++++ Exercise input ++++

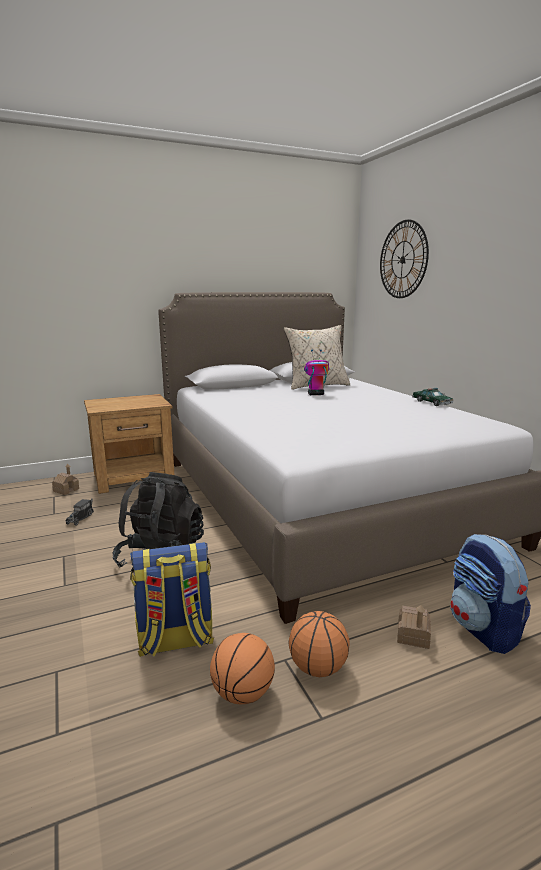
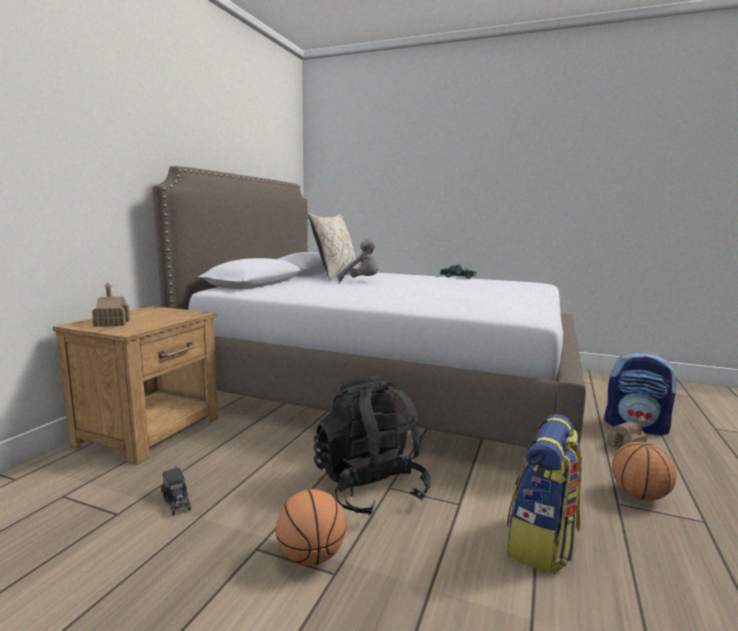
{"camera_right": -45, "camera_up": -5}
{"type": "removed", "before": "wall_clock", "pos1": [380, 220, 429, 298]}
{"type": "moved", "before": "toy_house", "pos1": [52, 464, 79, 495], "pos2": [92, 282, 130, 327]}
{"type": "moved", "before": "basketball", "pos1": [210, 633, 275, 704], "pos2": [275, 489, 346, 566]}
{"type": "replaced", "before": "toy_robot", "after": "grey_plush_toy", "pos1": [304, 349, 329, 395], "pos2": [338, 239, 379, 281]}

++++

**Try it**
Reproduce the entries above without change, omitting all pictures.

**The completed task**
{"camera_right": -45, "camera_up": -5}
{"type": "removed", "before": "wall_clock", "pos1": [380, 220, 429, 298]}
{"type": "moved", "before": "toy_house", "pos1": [52, 464, 79, 495], "pos2": [92, 282, 130, 327]}
{"type": "moved", "before": "basketball", "pos1": [210, 633, 275, 704], "pos2": [275, 489, 346, 566]}
{"type": "replaced", "before": "toy_robot", "after": "grey_plush_toy", "pos1": [304, 349, 329, 395], "pos2": [338, 239, 379, 281]}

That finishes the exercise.